What is being asked
From the first line of the records down to the one that holds "boots: present [212,882,289,966]", transcribe each line exactly and add nothing.

::::::::

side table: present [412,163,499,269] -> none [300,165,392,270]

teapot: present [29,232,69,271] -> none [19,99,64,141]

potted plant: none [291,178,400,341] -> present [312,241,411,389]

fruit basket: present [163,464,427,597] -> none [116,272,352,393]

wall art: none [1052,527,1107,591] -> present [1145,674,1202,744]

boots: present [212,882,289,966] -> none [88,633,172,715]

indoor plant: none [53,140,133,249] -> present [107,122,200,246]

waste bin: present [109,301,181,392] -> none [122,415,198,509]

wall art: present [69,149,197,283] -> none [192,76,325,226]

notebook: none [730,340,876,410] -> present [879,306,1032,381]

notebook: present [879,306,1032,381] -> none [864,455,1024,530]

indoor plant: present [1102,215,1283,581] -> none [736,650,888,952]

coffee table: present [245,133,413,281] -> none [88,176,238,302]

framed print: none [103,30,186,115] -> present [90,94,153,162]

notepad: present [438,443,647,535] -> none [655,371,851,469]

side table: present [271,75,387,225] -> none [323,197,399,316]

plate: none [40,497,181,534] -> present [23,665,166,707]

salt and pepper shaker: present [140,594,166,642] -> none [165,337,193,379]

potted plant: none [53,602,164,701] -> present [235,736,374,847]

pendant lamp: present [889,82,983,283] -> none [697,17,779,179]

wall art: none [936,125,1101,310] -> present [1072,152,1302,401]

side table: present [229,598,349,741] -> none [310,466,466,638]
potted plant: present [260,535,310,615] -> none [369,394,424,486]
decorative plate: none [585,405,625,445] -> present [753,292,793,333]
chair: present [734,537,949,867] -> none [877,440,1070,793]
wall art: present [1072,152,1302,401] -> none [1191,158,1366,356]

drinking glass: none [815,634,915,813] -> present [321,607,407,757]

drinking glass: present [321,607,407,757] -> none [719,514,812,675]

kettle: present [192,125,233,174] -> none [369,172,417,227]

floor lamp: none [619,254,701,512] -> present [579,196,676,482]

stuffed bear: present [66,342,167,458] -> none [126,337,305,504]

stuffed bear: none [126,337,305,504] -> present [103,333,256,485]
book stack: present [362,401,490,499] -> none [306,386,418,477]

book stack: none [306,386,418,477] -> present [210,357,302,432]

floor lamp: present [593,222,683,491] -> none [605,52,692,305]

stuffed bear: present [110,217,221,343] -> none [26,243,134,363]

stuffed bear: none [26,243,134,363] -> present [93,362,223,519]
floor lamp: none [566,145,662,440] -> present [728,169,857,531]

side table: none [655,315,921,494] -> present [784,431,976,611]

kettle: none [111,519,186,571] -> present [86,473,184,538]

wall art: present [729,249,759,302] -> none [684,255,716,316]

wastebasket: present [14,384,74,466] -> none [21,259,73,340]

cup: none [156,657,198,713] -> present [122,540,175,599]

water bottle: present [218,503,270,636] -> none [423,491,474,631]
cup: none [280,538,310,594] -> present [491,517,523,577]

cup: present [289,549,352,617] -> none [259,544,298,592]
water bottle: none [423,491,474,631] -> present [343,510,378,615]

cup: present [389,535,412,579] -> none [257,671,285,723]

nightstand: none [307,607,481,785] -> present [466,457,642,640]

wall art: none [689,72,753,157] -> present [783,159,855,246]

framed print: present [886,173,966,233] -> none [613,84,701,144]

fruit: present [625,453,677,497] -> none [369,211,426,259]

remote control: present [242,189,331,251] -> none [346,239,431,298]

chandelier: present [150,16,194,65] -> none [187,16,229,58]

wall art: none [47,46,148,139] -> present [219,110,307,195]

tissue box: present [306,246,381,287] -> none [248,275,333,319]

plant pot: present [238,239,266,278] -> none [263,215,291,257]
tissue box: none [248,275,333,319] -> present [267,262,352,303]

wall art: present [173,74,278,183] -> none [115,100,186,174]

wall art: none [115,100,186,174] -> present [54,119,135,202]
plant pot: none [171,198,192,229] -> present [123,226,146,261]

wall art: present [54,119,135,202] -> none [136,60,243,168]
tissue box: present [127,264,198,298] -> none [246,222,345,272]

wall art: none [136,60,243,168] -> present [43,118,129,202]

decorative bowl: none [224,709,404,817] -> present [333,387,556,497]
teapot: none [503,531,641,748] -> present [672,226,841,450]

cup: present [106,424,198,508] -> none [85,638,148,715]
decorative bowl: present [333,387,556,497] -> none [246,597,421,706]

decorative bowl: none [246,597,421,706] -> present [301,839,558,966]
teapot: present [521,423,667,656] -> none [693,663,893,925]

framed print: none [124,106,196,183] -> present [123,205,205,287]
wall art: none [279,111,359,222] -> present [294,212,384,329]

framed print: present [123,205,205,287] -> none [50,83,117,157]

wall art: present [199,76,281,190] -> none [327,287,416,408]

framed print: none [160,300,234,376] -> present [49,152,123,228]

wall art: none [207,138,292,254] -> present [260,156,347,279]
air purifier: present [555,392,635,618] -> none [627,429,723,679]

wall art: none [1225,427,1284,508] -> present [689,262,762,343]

::::::::

Answer section
side table: present [412,163,499,269] -> none [300,165,392,270]

teapot: present [29,232,69,271] -> none [19,99,64,141]

potted plant: none [291,178,400,341] -> present [312,241,411,389]

fruit basket: present [163,464,427,597] -> none [116,272,352,393]

wall art: none [1052,527,1107,591] -> present [1145,674,1202,744]

boots: present [212,882,289,966] -> none [88,633,172,715]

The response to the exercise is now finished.